La riflessione di oggi
Il sole e la luna s’oscurarono alla morte del Salvatore, riconoscendo il loro creatore, con dar segno di mestizia, quanto maggiormente dovrebbe l’uomo, per la cui salute morì, compatire il suo redentore! (III 191).
Per mestizia intendiamo un sentimento di sofferenza dell’animo, che traspare anche all’esterno, causato non tanto da un dolore fisico in atto, quanto piuttosto dal pensiero o presentimento che qualcosa di doloroso ci dovrà accadere. In questo senso, per fra Tommaso, anche Gesù come uomo provò mestizia attraversando i luoghi della sua futura passione, perché come Dio sapeva quale sarebbe stato il suo futuro; ma anche il contemplativo può avere tali manifestazioni [→ Tristezza].
«O ineffabile regina, mentre così camminaste [per Gerusalemme] portando nelle braccia quel caro puttino, non lo vedesti alle volte mutarsi in faccia mostrando mestizia? E chi sa, ah, cara Maria, che come quel caro Figliolo di Dio, vedendo quei luoghi dove doveva patire tanti dolori, che, come uomo vero qual era, non mostrasse mestizia, perché, sebbene era Dio, era anche uomo. E però voglio anche piamente credere che mostrasse esteriormente qualche segno di mestizia con mutarsi in faccia o altro moto» (I 169). «Le creature insensibili mostrarono pietà e tutte le cose del mondo si attristirono nella morte del Salvatore; le anime stesse sentirono mestizia, se bene non sapevano la causa, e tu, o anima, sola tra tutte le creature sei scordevole del tuo Dio? Compatisci, piangi, sospira, non esser da meno dell’altre creature» (I 408), «o sarai forse più dura delle fiere? (I 254).

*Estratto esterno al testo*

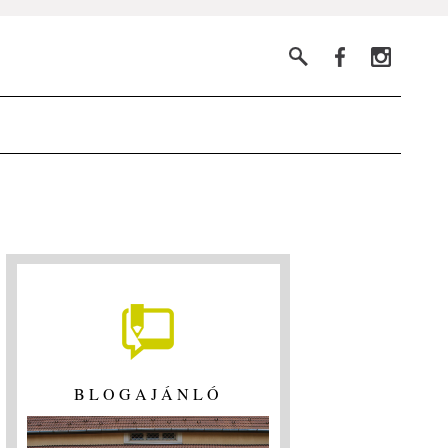
BLOGAJÁNLÓ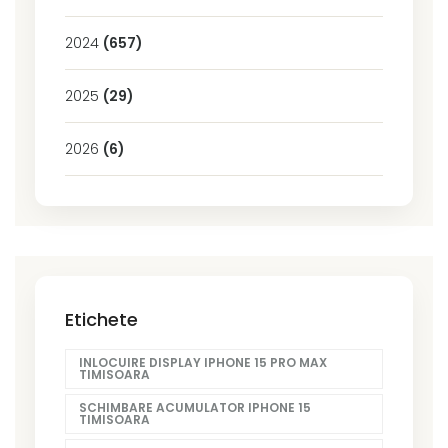
2024
(657)
2025
(29)
2026
(6)
Etichete
INLOCUIRE DISPLAY IPHONE 15 PRO MAX
TIMISOARA
SCHIMBARE ACUMULATOR IPHONE 15
TIMISOARA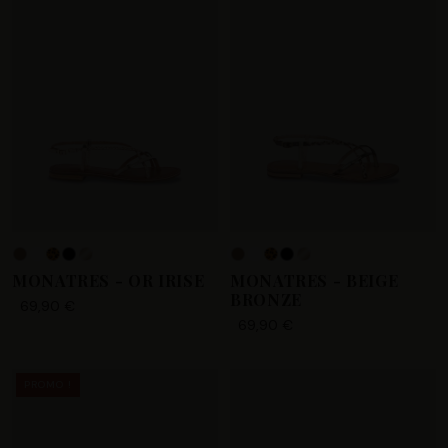
+4
MONATRES - OR IRISE
MONATRES - BEIGE
BRONZE
69,90 €
69,90 €
PROMO !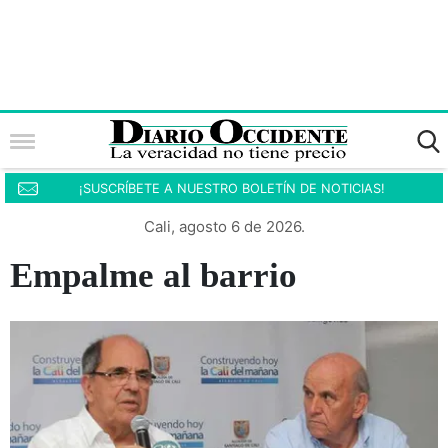
¡SUSCRÍBETE A NUESTRO BOLETÍN DE NOTICIAS!
Cali, agosto 6 de 2026.
Empalme al barrio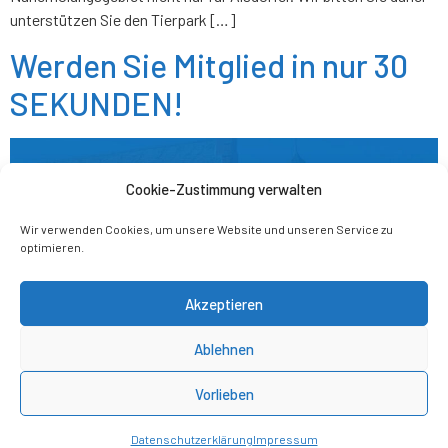
unterstützen Sie den Tierpark […]
Werden Sie Mitglied in nur 30
SEKUNDEN!
Cookie-Zustimmung verwalten
Wir verwenden Cookies, um unsere Website und unseren Service zu
optimieren.
Akzeptieren
Ablehnen
Vorlieben
Datenschutzerklärung
Impressum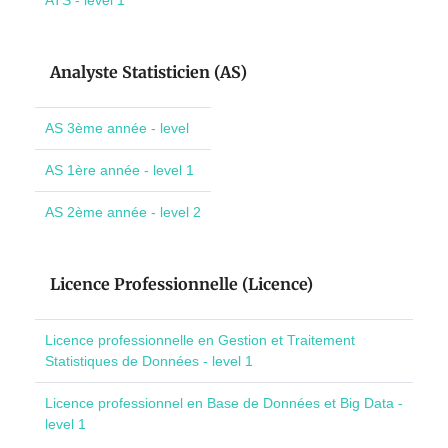
ATS - level 1
Analyste Statisticien (AS)
AS 3ème année - level
AS 1ère année - level 1
AS 2ème année - level 2
Licence Professionnelle (Licence)
Licence professionnelle en Gestion et Traitement
Statistiques de Données - level 1
Licence professionnel en Base de Données et Big Data -
level 1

«Siccome mentre sarà in estasi, mostrerà nell’esterno ora mestizia e dolore, ora giubilo e allegrezza, secondo le viste, le visioni e rivelazioni che Iddio suol fare in tale stato; questa estasi è da pochi, sì come ancor pochi sono i perfetti amici di Dio» (II 603). «Queste estasi si fanno in diversi modi: ora mostrano allegrezza e giubilo, altre volte mostreranno dolore e pianto, e questo nasce dall’apparizioni che gli fa Dio: perché Iddio ora gli rivela cose di mestizia, ora cose d’allegrezza» (II 607); e ancora: «Alcune volte mostreranno di fuori gran mestizia con abbondanti lacrime e altre volte ineffabile allegrezza, e questo gli accadrà secondo che sarà stato l’oggetto che si avrà in contemplazione» (II 608), perché «vedranno come se fossero presenti […] gli oggetti che contempleranno o di mestizia o d’allegrezza» (II 250).